▶ _TASK ITEM_
The answer should match the records character for character.

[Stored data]
────

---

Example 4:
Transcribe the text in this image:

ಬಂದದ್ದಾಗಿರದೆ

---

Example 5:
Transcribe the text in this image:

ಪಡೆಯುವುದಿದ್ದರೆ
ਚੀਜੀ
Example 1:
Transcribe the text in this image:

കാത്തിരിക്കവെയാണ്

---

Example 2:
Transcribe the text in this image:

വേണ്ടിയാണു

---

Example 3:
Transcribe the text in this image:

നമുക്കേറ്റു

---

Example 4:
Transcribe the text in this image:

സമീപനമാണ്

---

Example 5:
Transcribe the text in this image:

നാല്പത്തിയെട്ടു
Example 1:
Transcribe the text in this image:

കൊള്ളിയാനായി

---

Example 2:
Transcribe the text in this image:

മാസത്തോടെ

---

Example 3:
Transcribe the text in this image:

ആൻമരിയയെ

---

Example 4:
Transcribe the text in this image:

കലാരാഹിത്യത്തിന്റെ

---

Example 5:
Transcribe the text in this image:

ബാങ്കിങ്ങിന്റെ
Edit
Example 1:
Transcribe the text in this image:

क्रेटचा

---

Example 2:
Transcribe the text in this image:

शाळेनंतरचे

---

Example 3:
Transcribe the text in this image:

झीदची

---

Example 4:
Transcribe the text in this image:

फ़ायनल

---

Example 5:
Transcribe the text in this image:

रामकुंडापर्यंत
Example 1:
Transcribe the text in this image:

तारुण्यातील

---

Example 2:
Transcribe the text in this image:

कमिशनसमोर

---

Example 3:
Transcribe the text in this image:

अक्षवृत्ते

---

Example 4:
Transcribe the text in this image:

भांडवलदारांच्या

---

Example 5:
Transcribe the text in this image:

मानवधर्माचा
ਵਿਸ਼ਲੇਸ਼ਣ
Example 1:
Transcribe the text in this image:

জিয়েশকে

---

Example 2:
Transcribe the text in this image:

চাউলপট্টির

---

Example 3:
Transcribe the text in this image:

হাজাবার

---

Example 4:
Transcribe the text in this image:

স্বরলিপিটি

────

▶ _REPLY_
---

Example 4:
Transcribe the text in this image:

ಬಂದದ್ದಾಗಿರದೆ

---

Example 5:
Transcribe the text in this image:

ಪಡೆಯುವುದಿದ್ದರೆ
ਚੀਜੀ
Example 1:
Transcribe the text in this image:

കാത്തിരിക്കവെയാണ്

---

Example 2:
Transcribe the text in this image:

വേണ്ടിയാണു

---

Example 3:
Transcribe the text in this image:

നമുക്കേറ്റു

---

Example 4:
Transcribe the text in this image:

സമീപനമാണ്

---

Example 5:
Transcribe the text in this image:

നാല്പത്തിയെട്ടു
Example 1:
Transcribe the text in this image:

കൊള്ളിയാനായി

---

Example 2:
Transcribe the text in this image:

മാസത്തോടെ

---

Example 3:
Transcribe the text in this image:

ആൻമരിയയെ

---

Example 4:
Transcribe the text in this image:

കലാരാഹിത്യത്തിന്റെ

---

Example 5:
Transcribe the text in this image:

ബാങ്കിങ്ങിന്റെ
Edit
Example 1:
Transcribe the text in this image:

क्रेटचा

---

Example 2:
Transcribe the text in this image:

शाळेनंतरचे

---

Example 3:
Transcribe the text in this image:

झीदची

---

Example 4:
Transcribe the text in this image:

फ़ायनल

---

Example 5:
Transcribe the text in this image:

रामकुंडापर्यंत
Example 1:
Transcribe the text in this image:

तारुण्यातील

---

Example 2:
Transcribe the text in this image:

कमिशनसमोर

---

Example 3:
Transcribe the text in this image:

अक्षवृत्ते

---

Example 4:
Transcribe the text in this image:

भांडवलदारांच्या

---

Example 5:
Transcribe the text in this image:

मानवधर्माचा
ਵਿਸ਼ਲੇਸ਼ਣ
Example 1:
Transcribe the text in this image:

জিয়েশকে

---

Example 2:
Transcribe the text in this image:

চাউলপট্টির

---

Example 3:
Transcribe the text in this image:

হাজাবার

---

Example 4:
Transcribe the text in this image:

স্বরলিপিটি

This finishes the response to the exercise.